══ Dataset excerpt ══
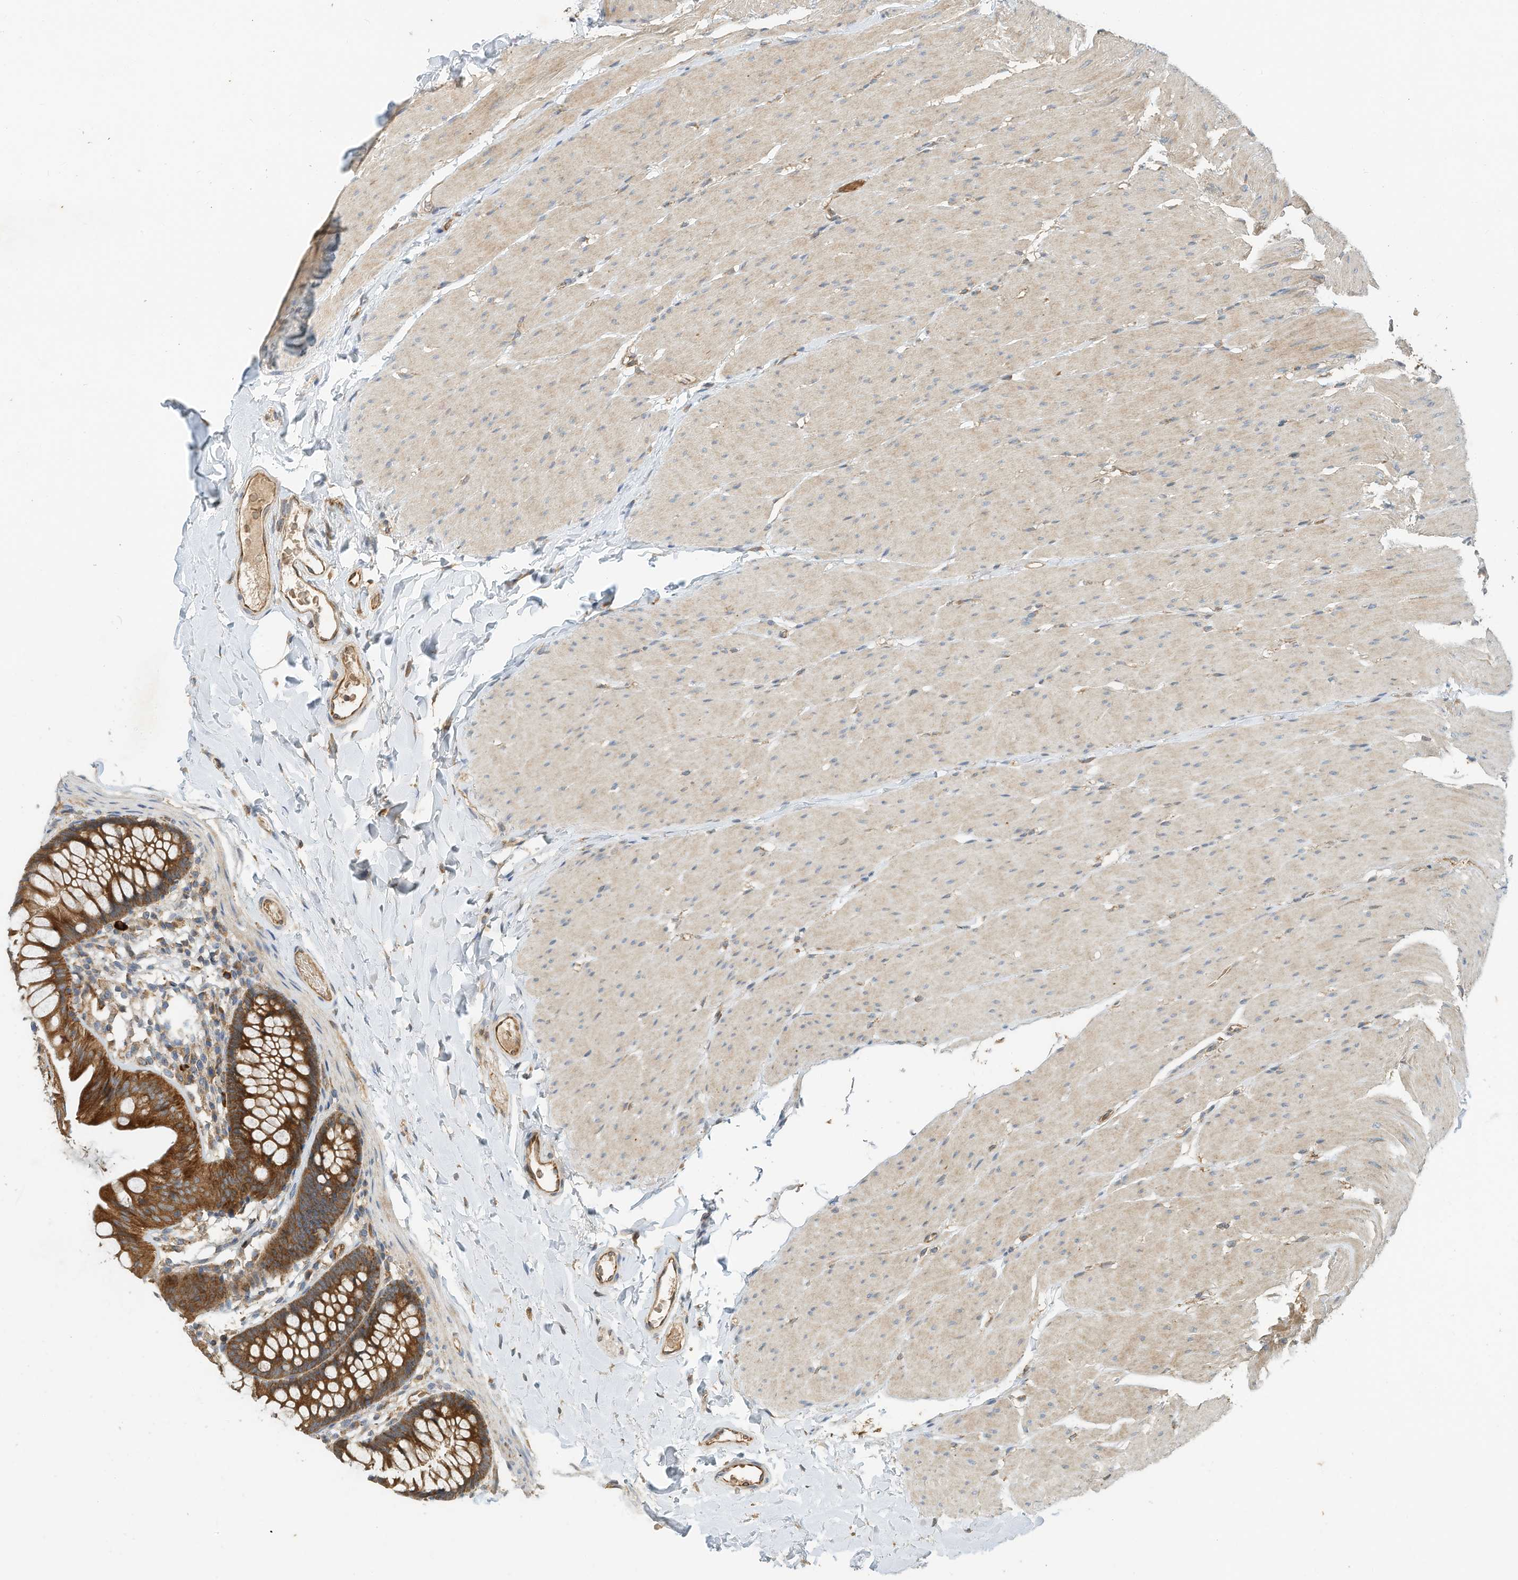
{"staining": {"intensity": "moderate", "quantity": ">75%", "location": "cytoplasmic/membranous"}, "tissue": "colon", "cell_type": "Endothelial cells", "image_type": "normal", "snomed": [{"axis": "morphology", "description": "Normal tissue, NOS"}, {"axis": "topography", "description": "Colon"}], "caption": "A medium amount of moderate cytoplasmic/membranous expression is seen in about >75% of endothelial cells in benign colon. (DAB IHC, brown staining for protein, blue staining for nuclei).", "gene": "CPAMD8", "patient": {"sex": "female", "age": 62}}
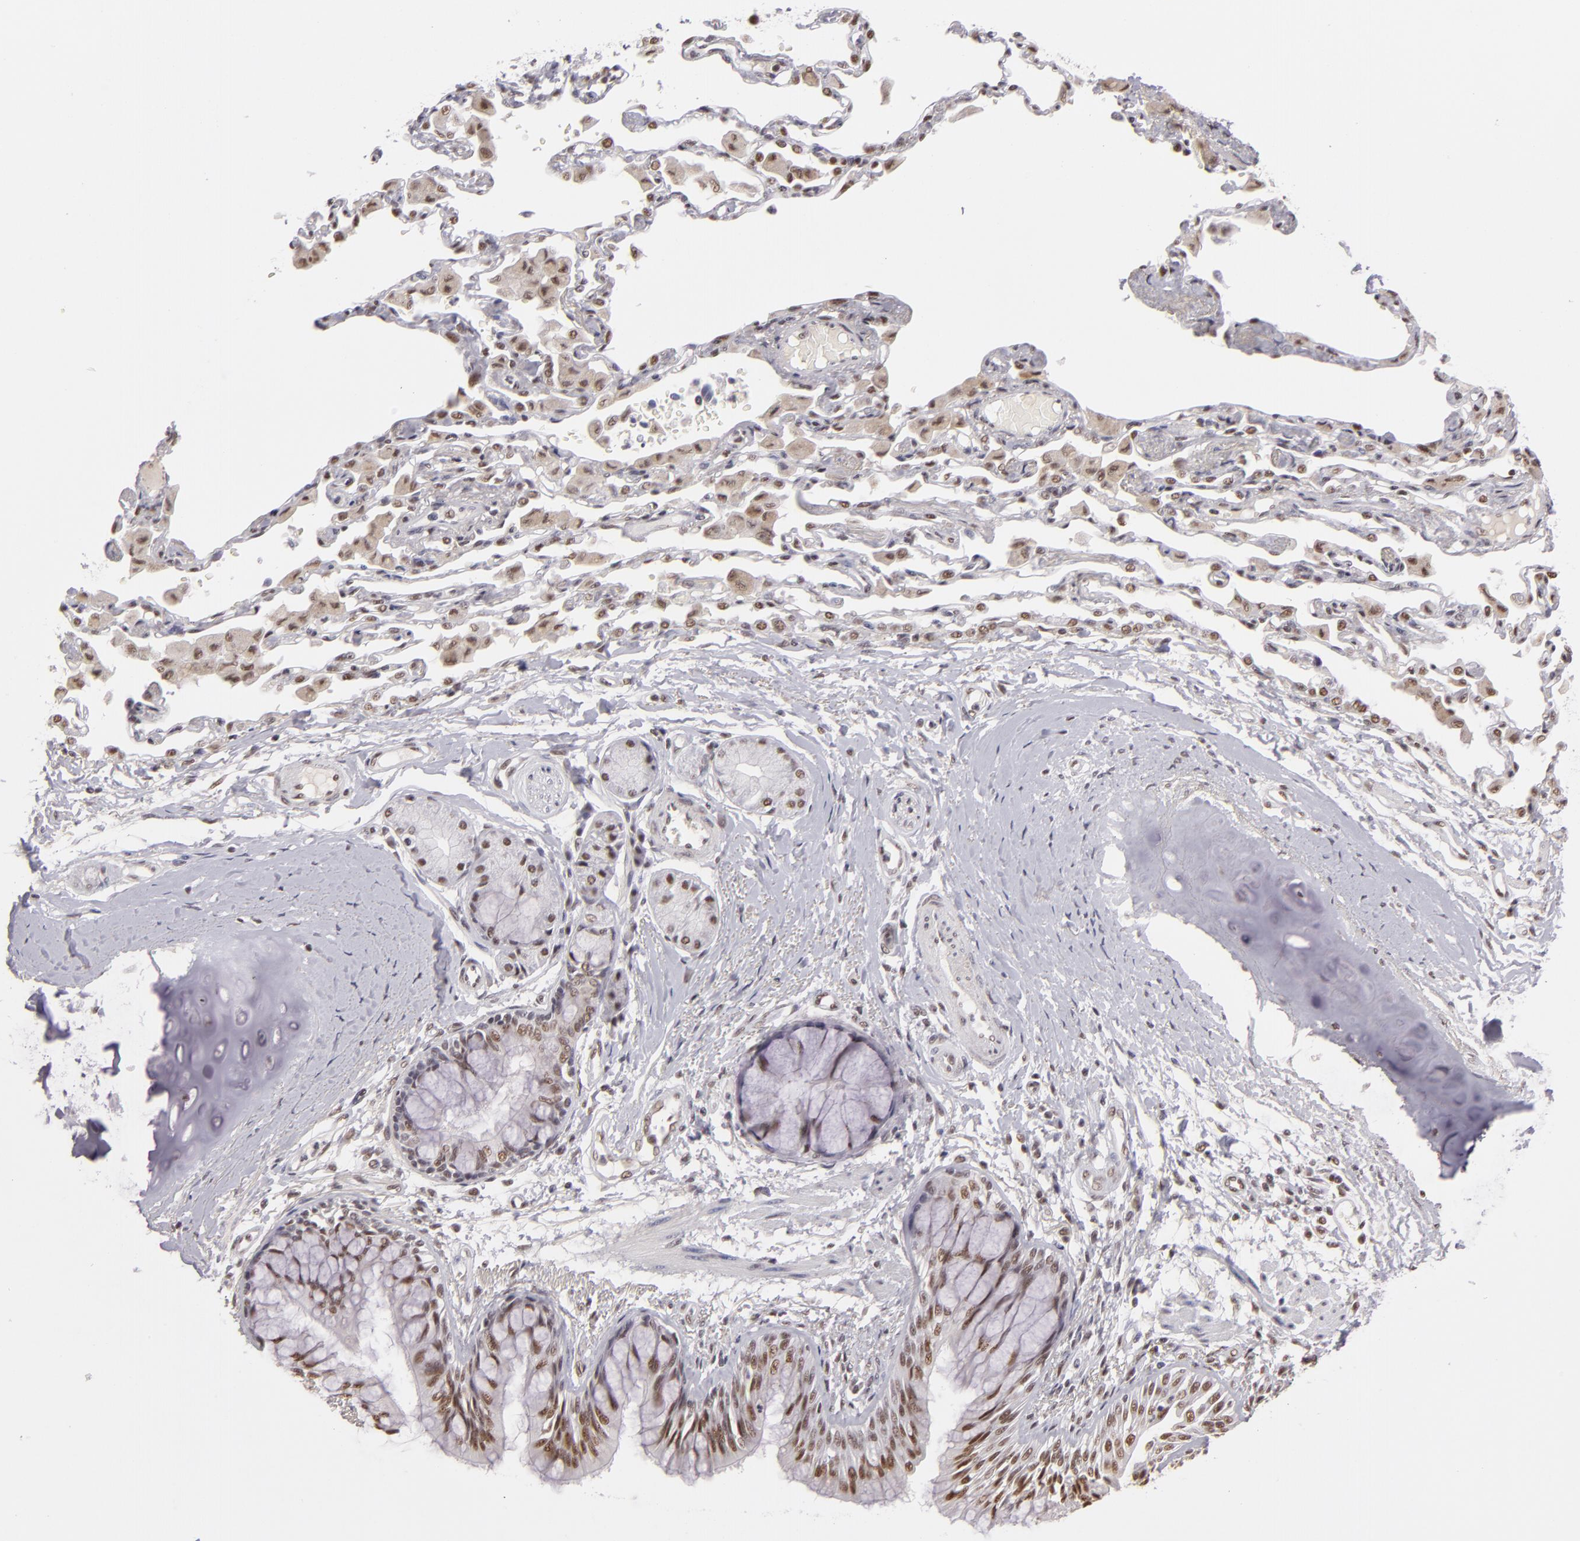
{"staining": {"intensity": "moderate", "quantity": ">75%", "location": "nuclear"}, "tissue": "bronchus", "cell_type": "Respiratory epithelial cells", "image_type": "normal", "snomed": [{"axis": "morphology", "description": "Normal tissue, NOS"}, {"axis": "topography", "description": "Cartilage tissue"}, {"axis": "topography", "description": "Bronchus"}, {"axis": "topography", "description": "Lung"}, {"axis": "topography", "description": "Peripheral nerve tissue"}], "caption": "The micrograph demonstrates immunohistochemical staining of unremarkable bronchus. There is moderate nuclear positivity is identified in about >75% of respiratory epithelial cells.", "gene": "INTS6", "patient": {"sex": "female", "age": 49}}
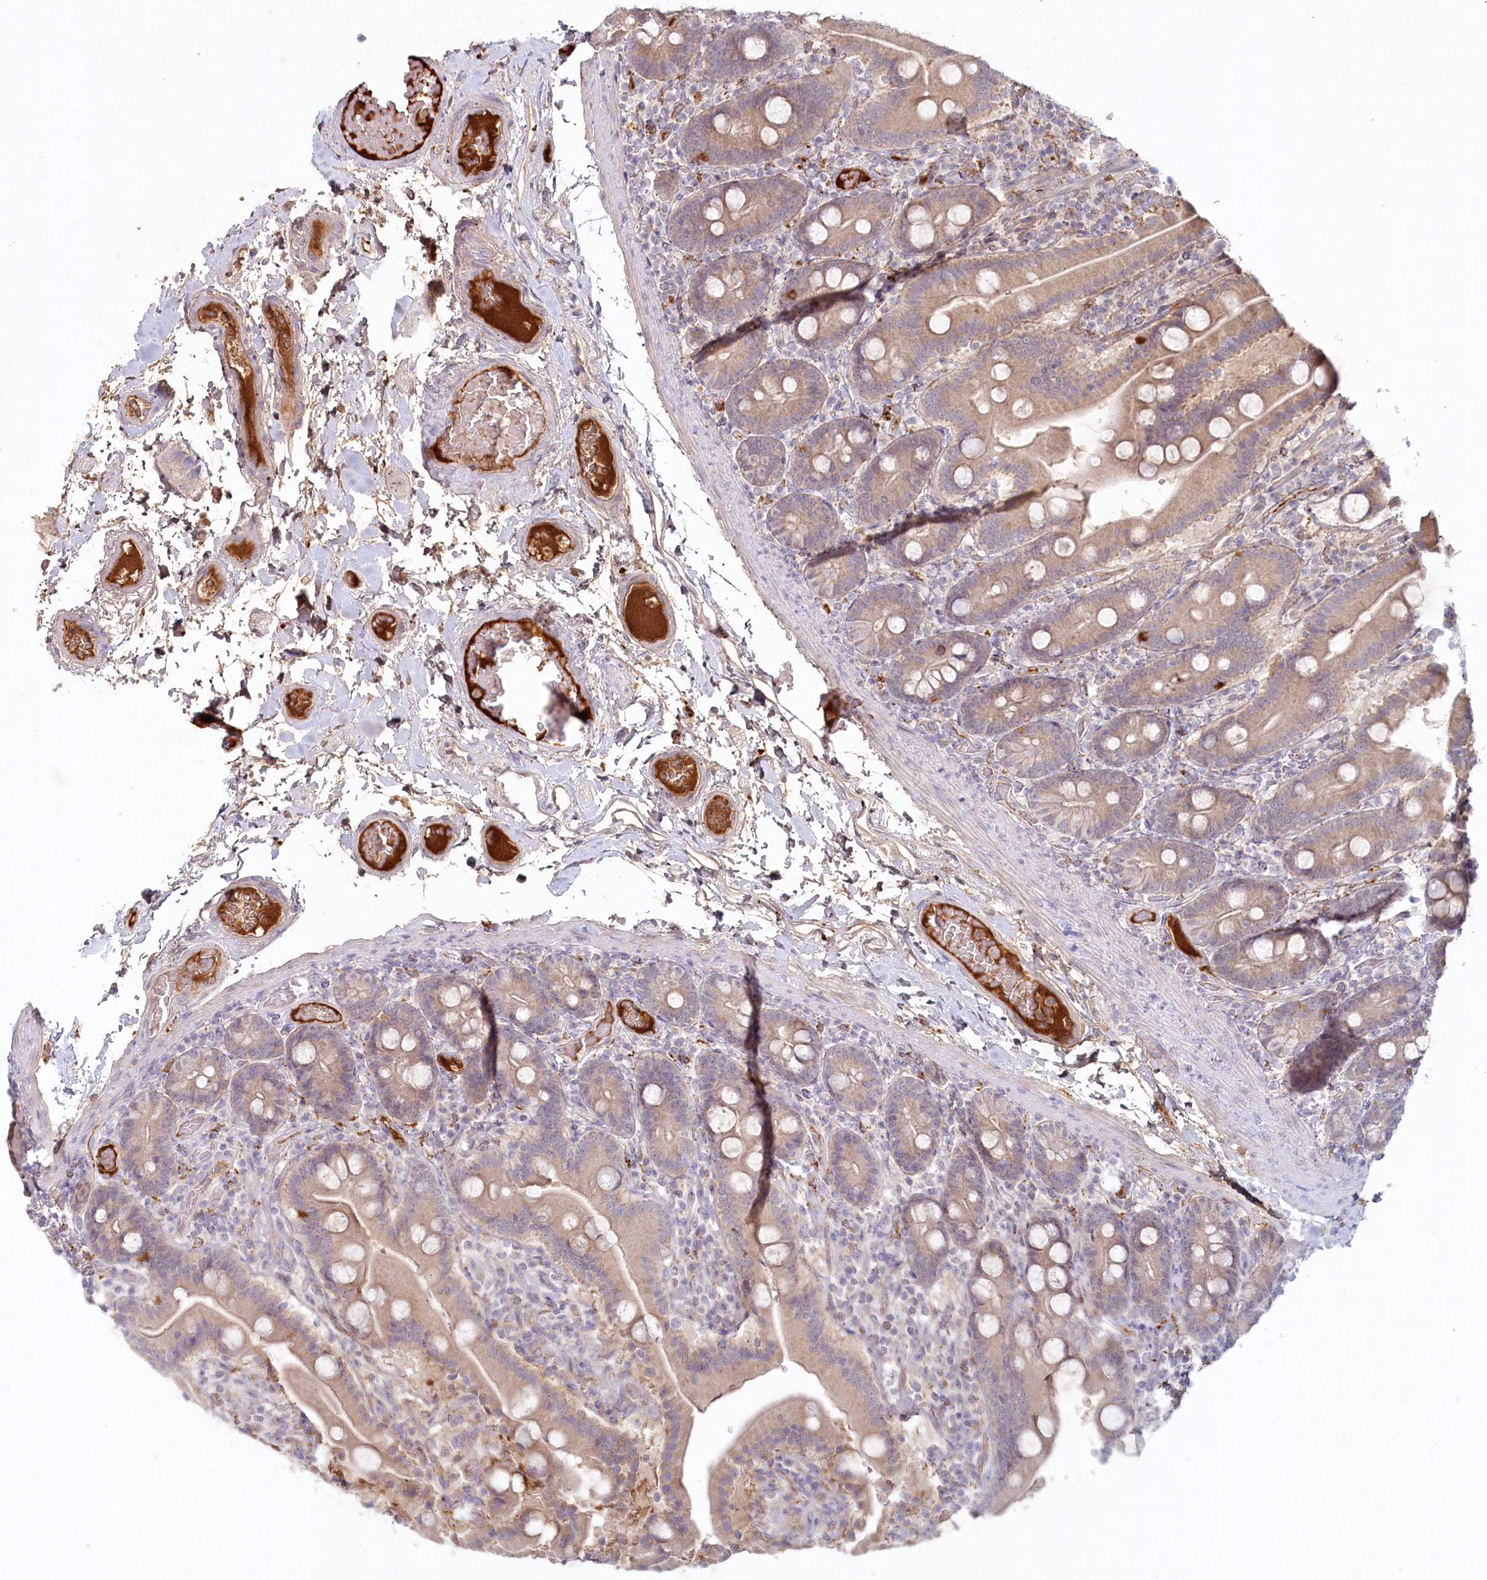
{"staining": {"intensity": "moderate", "quantity": ">75%", "location": "cytoplasmic/membranous"}, "tissue": "duodenum", "cell_type": "Glandular cells", "image_type": "normal", "snomed": [{"axis": "morphology", "description": "Normal tissue, NOS"}, {"axis": "topography", "description": "Duodenum"}], "caption": "IHC staining of benign duodenum, which exhibits medium levels of moderate cytoplasmic/membranous expression in about >75% of glandular cells indicating moderate cytoplasmic/membranous protein staining. The staining was performed using DAB (3,3'-diaminobenzidine) (brown) for protein detection and nuclei were counterstained in hematoxylin (blue).", "gene": "PSAPL1", "patient": {"sex": "male", "age": 55}}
═══
Required action
Give the data again exactly as it stands, apart from the pictures.

Task result
{"staining": {"intensity": "moderate", "quantity": ">75%", "location": "cytoplasmic/membranous"}, "tissue": "colon", "cell_type": "Endothelial cells", "image_type": "normal", "snomed": [{"axis": "morphology", "description": "Normal tissue, NOS"}, {"axis": "topography", "description": "Colon"}], "caption": "A medium amount of moderate cytoplasmic/membranous expression is seen in about >75% of endothelial cells in benign colon. (DAB IHC, brown staining for protein, blue staining for nuclei).", "gene": "CPAMD8", "patient": {"sex": "female", "age": 62}}
{"staining": {"intensity": "moderate", "quantity": ">75%", "location": "nuclear"}, "tissue": "bronchus", "cell_type": "Respiratory epithelial cells", "image_type": "normal", "snomed": [{"axis": "morphology", "description": "Normal tissue, NOS"}, {"axis": "topography", "description": "Cartilage tissue"}, {"axis": "topography", "description": "Bronchus"}, {"axis": "topography", "description": "Lung"}, {"axis": "topography", "description": "Peripheral nerve tissue"}], "caption": "The micrograph demonstrates immunohistochemical staining of unremarkable bronchus. There is moderate nuclear positivity is identified in about >75% of respiratory epithelial cells.", "gene": "INTS6", "patient": {"sex": "female", "age": 49}}
{"staining": {"intensity": "moderate", "quantity": ">75%", "location": "cytoplasmic/membranous"}, "tissue": "duodenum", "cell_type": "Glandular cells", "image_type": "normal", "snomed": [{"axis": "morphology", "description": "Normal tissue, NOS"}, {"axis": "topography", "description": "Duodenum"}], "caption": "IHC staining of benign duodenum, which exhibits medium levels of moderate cytoplasmic/membranous expression in about >75% of glandular cells indicating moderate cytoplasmic/membranous protein staining. The staining was performed using DAB (3,3'-diaminobenzidine) (brown) for protein detection and nuclei were counterstained in hematoxylin (blue).", "gene": "PSAPL1", "patient": {"sex": "male", "age": 55}}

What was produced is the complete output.